(Record excerpts Opens)

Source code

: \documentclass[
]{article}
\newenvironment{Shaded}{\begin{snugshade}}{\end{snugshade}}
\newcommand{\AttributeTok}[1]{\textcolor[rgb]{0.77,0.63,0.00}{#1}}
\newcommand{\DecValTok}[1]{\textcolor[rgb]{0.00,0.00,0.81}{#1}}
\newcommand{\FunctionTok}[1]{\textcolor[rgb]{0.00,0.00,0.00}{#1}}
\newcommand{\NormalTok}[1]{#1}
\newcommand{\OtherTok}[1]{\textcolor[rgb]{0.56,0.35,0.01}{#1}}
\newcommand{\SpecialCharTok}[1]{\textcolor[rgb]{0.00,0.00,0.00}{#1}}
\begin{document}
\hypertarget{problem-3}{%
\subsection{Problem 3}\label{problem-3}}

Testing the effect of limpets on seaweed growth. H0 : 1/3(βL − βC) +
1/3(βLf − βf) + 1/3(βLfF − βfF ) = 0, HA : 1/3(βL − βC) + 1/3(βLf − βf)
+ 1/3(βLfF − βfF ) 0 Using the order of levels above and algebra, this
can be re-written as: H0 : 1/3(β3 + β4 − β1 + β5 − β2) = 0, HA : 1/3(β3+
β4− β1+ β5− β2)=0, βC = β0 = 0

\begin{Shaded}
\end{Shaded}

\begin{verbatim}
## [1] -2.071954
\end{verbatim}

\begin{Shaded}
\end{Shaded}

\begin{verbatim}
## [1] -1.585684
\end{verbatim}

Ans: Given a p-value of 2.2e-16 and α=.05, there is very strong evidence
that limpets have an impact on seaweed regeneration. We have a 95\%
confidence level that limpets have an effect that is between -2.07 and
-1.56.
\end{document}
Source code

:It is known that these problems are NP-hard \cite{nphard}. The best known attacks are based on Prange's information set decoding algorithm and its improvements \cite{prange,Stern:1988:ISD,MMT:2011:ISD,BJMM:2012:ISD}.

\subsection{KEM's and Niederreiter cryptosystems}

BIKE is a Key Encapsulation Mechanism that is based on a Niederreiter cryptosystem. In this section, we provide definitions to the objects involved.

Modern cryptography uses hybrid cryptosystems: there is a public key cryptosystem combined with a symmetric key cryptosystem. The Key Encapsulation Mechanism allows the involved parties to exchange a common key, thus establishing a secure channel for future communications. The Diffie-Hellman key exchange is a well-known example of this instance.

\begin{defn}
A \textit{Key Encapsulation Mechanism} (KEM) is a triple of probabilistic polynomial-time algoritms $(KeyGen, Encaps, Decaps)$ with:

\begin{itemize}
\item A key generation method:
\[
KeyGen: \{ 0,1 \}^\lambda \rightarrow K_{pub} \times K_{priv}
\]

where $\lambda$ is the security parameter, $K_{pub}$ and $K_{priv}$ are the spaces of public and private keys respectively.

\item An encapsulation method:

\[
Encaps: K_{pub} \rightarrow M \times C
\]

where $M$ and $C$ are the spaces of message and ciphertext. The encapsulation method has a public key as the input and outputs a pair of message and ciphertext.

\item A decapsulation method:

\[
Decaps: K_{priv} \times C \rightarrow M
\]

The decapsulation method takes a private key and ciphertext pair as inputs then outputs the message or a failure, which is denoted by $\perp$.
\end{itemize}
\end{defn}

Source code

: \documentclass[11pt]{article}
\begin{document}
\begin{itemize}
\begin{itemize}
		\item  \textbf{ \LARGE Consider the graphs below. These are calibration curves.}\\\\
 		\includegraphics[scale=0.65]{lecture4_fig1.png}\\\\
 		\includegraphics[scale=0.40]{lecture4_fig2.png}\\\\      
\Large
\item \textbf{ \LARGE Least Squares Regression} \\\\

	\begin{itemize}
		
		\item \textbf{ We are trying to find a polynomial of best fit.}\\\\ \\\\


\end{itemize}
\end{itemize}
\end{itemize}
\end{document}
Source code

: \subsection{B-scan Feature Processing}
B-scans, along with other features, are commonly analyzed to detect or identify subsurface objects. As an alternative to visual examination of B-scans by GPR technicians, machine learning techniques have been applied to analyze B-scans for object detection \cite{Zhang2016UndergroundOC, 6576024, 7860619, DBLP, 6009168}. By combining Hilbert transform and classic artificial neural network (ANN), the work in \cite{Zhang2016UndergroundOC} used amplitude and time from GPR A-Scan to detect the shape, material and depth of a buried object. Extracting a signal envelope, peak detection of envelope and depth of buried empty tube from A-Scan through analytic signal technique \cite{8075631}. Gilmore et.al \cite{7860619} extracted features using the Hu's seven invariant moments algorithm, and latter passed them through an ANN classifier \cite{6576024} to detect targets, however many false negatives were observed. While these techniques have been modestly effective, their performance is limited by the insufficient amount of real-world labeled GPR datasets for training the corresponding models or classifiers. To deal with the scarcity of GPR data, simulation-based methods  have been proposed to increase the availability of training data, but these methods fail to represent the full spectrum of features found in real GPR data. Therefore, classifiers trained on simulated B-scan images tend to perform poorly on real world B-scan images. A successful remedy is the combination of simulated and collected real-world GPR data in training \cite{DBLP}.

(Record excerpts Closes)

Using the entries above, return each line in which the word "ciphertext" occurs.

where $M$ and $C$ are the spaces of message and ciphertext. The encapsulation method has a public key as the input and outputs a pair of message and ciphertext.
The decapsulation method takes a private key and ciphertext pair as inputs then outputs the message or a failure, which is denoted by $\perp$.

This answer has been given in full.